Sherman v. Chicago, Rock Island & Pacific Railway Co.
Decision Date | 20 December 1909 |
Citation | 123 S.W. 1182,93 Ark. 24 |
Parties | SHERMAN v. CHICAGO, ROCK ISLAND & PACIFIC RAILWAY COMPANY |
Court | Arkansas Supreme Court |
Appeal from Monroe Circuit Court; Eugene Lankford, Judge; affirmed.
Judgment affirmed.
H. A Parker, for appellant.
Trains should not run thirty miles per hour where people are constantly using the track, as at public crossings. 81 Ark 191.
Thos S. Buzbee and Geo. B. Pugh, for appellees.
A man has no more right to sit down on a railroad at a crossing than at any other place on the track. 49 Ark. 257. One injured while sitting on a railroad track at a crossing is a trespasser. 5 Ark. 477. Going upon a railroad track at a crossing without looking and listening is negligence per se. 65 Ark. 235; 54 Ark. 431; 56 Ark. 457; 62 Ark. 158. An objection to an instruction must be preserved in the motion for a new trial. 78 Ark. 374. It is not necessary for both the engineer and fireman to keep a lookout, especially on straight track. 62 Ark. 182. The right of the public in a highway crossing a railroad is simply a right of passage. 65 Mich. 186; 8 Am. St. 876; 28 Am. & Eng. R. Cas. 633.

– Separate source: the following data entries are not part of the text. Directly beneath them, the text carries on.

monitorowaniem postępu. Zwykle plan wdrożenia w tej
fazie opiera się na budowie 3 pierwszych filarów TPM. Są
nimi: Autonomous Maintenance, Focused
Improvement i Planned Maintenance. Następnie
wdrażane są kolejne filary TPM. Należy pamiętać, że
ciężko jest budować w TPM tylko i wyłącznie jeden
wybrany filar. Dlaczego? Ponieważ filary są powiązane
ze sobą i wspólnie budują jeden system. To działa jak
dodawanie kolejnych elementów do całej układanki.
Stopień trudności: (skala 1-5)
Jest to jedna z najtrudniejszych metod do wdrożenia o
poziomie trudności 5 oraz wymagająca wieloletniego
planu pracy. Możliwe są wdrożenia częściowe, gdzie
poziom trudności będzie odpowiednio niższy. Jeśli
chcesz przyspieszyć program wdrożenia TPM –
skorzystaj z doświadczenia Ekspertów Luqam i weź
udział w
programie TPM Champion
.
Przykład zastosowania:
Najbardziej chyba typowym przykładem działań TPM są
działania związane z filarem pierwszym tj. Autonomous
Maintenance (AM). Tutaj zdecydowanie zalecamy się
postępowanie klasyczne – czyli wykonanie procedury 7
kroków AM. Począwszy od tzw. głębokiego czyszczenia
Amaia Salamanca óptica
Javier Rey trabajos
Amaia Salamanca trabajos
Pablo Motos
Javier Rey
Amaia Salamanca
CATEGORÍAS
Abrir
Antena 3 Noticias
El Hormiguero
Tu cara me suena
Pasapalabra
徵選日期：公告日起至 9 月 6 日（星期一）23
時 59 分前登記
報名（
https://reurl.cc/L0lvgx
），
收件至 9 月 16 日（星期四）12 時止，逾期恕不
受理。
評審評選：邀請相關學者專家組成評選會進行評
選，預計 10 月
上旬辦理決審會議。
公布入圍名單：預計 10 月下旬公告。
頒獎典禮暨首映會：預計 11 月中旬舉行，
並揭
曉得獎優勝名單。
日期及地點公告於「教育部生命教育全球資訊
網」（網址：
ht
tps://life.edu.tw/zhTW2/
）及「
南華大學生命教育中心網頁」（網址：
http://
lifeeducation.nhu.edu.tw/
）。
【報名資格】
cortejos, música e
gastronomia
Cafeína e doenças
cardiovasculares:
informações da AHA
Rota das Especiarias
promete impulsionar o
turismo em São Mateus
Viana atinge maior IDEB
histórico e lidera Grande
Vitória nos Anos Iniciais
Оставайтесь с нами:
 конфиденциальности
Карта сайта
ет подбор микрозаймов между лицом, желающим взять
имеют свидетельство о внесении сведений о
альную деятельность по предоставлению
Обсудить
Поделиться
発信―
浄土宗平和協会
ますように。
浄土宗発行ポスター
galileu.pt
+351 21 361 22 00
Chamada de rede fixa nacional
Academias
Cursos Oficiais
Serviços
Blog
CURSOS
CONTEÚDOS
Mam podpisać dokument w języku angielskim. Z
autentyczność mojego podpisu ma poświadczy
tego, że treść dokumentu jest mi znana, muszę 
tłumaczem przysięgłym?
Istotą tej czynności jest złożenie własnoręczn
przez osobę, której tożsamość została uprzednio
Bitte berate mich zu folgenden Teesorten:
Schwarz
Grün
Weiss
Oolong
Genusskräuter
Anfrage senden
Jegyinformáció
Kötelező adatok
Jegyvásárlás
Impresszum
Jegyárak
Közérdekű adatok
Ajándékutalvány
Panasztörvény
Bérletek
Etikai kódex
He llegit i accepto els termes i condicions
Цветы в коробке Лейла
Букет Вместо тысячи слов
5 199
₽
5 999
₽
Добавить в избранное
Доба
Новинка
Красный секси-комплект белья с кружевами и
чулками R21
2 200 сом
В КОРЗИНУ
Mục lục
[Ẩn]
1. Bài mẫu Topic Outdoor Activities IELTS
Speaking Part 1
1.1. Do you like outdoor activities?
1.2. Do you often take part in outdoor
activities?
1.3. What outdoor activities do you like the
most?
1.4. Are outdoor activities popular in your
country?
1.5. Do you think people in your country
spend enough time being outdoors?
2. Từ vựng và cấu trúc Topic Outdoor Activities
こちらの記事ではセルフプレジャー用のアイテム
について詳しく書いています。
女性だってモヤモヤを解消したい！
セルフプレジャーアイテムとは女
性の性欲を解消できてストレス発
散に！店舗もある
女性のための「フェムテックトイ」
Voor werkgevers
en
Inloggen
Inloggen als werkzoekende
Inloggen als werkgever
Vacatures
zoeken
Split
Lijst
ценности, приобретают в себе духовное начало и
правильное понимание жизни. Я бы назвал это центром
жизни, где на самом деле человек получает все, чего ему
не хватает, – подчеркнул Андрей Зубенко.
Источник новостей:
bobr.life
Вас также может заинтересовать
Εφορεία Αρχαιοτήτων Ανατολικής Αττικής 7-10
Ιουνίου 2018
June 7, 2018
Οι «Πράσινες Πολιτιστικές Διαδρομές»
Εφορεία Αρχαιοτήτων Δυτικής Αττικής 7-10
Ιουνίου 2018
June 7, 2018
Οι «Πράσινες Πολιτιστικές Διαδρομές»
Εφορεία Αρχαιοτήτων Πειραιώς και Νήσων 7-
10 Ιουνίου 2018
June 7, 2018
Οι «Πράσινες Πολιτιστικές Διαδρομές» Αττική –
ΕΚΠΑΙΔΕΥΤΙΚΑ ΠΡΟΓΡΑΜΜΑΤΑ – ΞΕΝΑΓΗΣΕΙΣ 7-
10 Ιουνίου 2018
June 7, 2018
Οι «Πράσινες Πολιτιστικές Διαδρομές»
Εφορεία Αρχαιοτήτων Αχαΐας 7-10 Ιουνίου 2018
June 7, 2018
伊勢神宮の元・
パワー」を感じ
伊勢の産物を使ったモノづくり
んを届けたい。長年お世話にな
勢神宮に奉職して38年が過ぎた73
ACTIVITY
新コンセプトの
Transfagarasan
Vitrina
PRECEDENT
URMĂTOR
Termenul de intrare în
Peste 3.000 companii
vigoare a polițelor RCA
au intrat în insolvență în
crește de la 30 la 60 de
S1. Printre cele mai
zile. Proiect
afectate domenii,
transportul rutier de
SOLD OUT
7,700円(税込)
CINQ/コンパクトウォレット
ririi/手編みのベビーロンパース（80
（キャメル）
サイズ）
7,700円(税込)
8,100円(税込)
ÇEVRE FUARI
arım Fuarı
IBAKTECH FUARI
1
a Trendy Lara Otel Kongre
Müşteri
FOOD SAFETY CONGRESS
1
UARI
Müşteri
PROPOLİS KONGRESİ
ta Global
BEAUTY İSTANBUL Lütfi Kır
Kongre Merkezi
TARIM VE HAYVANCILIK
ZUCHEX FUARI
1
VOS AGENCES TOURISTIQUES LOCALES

On the 6th day of March, 1908, while Tweed Sherman was sitting or lying upon the railway track of the Chicago, Rock Island & Pacific Railway Company, at a highway crossing, a train of that company ran over and killed him, he surviving only a short time. John Sherman administered upon the estate of the deceased, and in his capacity of administrator brought this action against the railway company and Charley Freeze, the locomotive engineer of such train, to recover damages caused by such injury. The defendants answered; and plaintiff and defendants adduced considerable evidence to sustain their respective contentions. It is unnecessary to set out this evidence at length in this opinion. For it is not for us to decide whether the verdict of the jury was in accordance with the preponderance of the evidence as we find it, but whether there was evidence adduced in the trial which was legally sufficient to sustain it. There was evidence adduced which tended to prove the following facts: On the 6th day of March, 1908, Tweed Sherman sat or lay upon the railway track of the defendant railway company at a highway crossing. While in that position, a train of the defendant ran over him and inflicted injuries of which he died. The engineer of the train kept a lookout, but failed to discover him in time to avoid injuring him; but when he did, he gave alarms and made reasonable efforts to warn him of his danger, and did all he could to avoid injuring him by stopping the train, without success. The deceased could have prevented the injury by the exercise of vigilance, which he failed to do.
Over the objections of the plaintiff the court instructed the jury, in part, as follows:
The jury returned a verdict in favor of the defendants. Judgment was rendered in their favor, from which the plaintiff has appealed.